None of this constitutes “science” (certainly not any direct scientific evaluation of the music itself); it’s about perception (particularly the self-image of critics), cultural supervision, and the creation and maintenance of professional reputation. It’s about justifying oneself and one’s job as a music reviewer, rather than taste itself.

Thus, the video is little more than a labored version of a political photo-with-caption meme. Various publications, from the BBC to Smosh Bits, took the barest notions from Anttonen’s study and ran with them, to produce fodder for their news feeds that largely had little to do with what she had actually written.


THE LESSON OF A SILLY VIDEO

Similarly boneheaded (and even mendacious) videos and memes, not to mention entire “news stories” -- or at least proper news reports with improper and misleading headlines -- are circulated on topics of much greater import (climate change, Russian collusion, the supposed crimes of past U.S. presidents) every day.

It is OUR job to:

1. regard them ALL more skeptically, ESPECIALLY when we like what they say

2. read and listen to them carefully, and watch for the cutting of corners and leaps in logic

3. NOT pass them on to others until one has made some attempt to verify their worth independently

One of the best critical comments I ever got on a college paper, early in my schooling, was “You move too fast here.” This is an ongoing problem with public debate everywhere, but particularly on the Internet.
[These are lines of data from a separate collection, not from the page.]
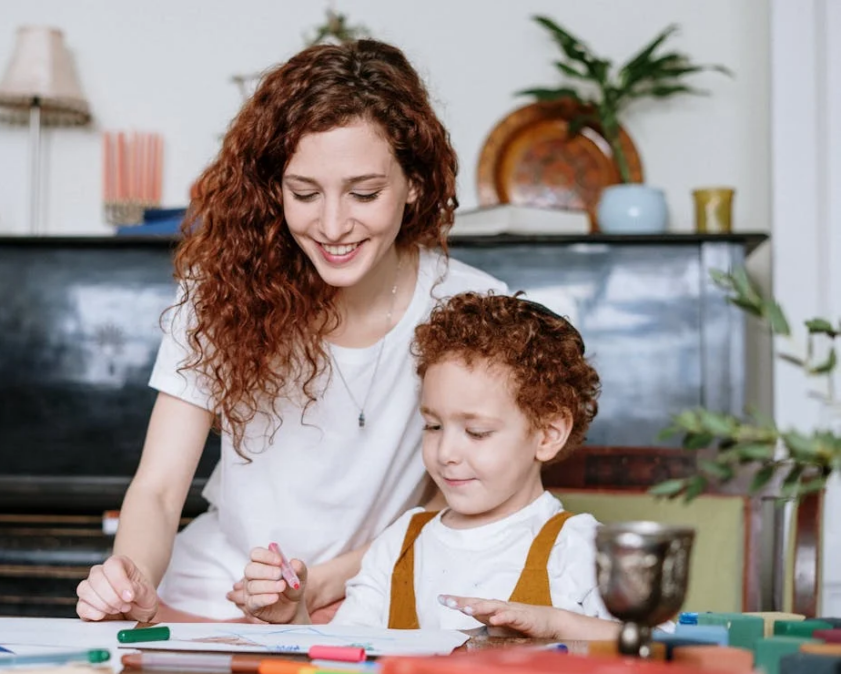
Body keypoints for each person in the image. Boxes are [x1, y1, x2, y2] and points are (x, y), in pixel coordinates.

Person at [75, 39, 506, 623]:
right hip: (213, 588)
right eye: (304, 193)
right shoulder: (218, 293)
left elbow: (454, 504)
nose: (332, 225)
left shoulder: (474, 309)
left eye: (365, 193)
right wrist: (131, 581)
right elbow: (156, 489)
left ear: (415, 185)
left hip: (378, 587)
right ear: (273, 190)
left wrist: (326, 584)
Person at [240, 292, 622, 640]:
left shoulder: (582, 547)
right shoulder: (401, 544)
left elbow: (656, 650)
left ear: (548, 434)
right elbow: (345, 655)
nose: (446, 452)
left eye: (476, 432)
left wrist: (557, 624)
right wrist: (295, 621)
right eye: (433, 426)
People respond to others before they’ve fully absorbed what the other person has said. They often argue with what they THINK the person wrote, not what he actually said. They react from the gut . . . which usually means nothing more than their biases, prejudices, and assumptions.

When I get in arguments on social media, much of the time my basic message is “It Ain’t Necessarily So.” Slow down. Read more carefully. Check the background.


And try to be more polite and respectful of others, whether they’re average people on the Internet like yourself or celebrities.